Problem requirements: The word "pinky": say how many lines of the data below contain it, and give the number alone.

(Dataset records)
══════════════════════════════

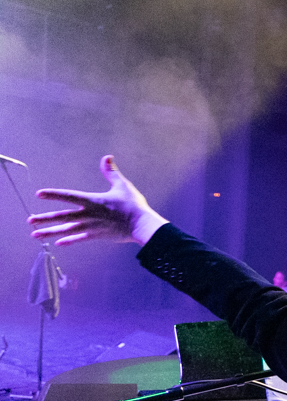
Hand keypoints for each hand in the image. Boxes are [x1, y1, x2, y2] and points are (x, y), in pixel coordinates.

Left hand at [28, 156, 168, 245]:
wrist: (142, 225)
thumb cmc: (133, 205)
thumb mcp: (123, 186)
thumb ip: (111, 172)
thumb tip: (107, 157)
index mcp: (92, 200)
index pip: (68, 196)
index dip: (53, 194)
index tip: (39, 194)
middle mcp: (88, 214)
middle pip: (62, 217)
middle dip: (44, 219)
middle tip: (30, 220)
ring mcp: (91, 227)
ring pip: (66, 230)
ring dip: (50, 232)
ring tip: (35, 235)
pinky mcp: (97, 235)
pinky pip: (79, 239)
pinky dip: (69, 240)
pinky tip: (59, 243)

══════════════════════════════

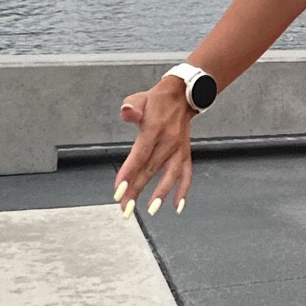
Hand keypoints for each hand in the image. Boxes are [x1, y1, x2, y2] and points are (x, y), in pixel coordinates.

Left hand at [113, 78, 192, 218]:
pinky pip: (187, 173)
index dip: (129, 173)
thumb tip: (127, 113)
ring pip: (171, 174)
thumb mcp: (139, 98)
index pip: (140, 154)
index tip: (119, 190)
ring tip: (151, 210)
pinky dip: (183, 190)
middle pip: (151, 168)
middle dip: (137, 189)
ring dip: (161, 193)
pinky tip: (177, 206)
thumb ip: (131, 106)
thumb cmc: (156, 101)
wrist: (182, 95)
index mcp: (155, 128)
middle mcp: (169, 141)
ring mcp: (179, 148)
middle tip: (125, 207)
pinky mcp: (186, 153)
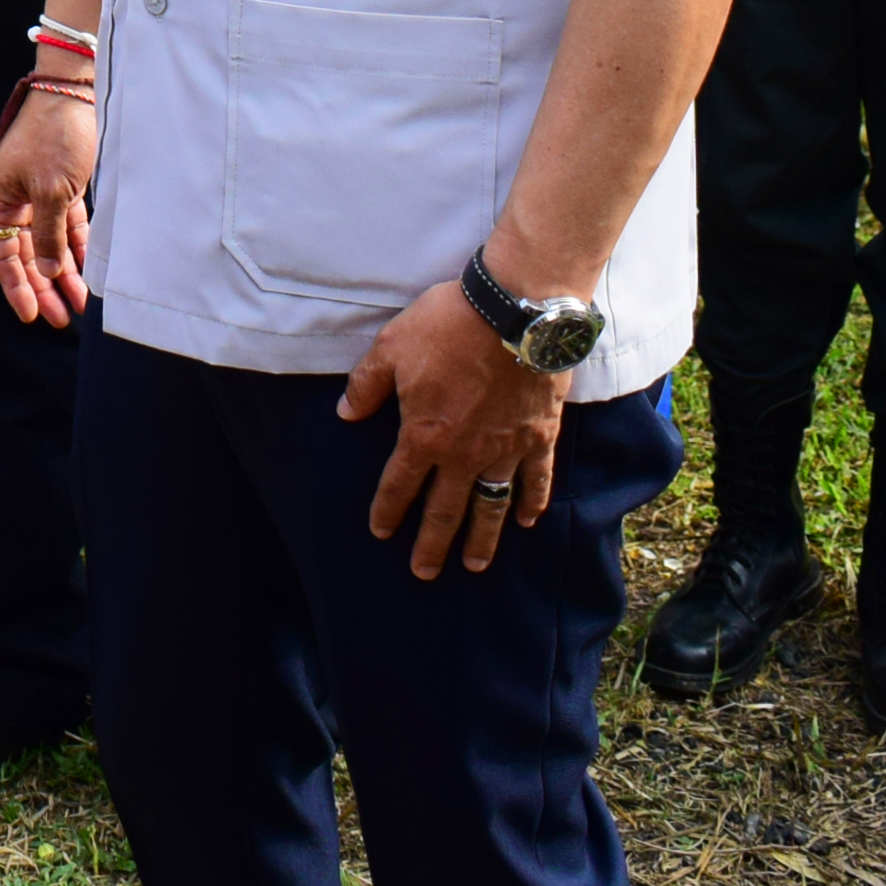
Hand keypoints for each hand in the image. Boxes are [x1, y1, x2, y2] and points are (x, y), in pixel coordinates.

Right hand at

══════════════════════════════

Solved exercise: 8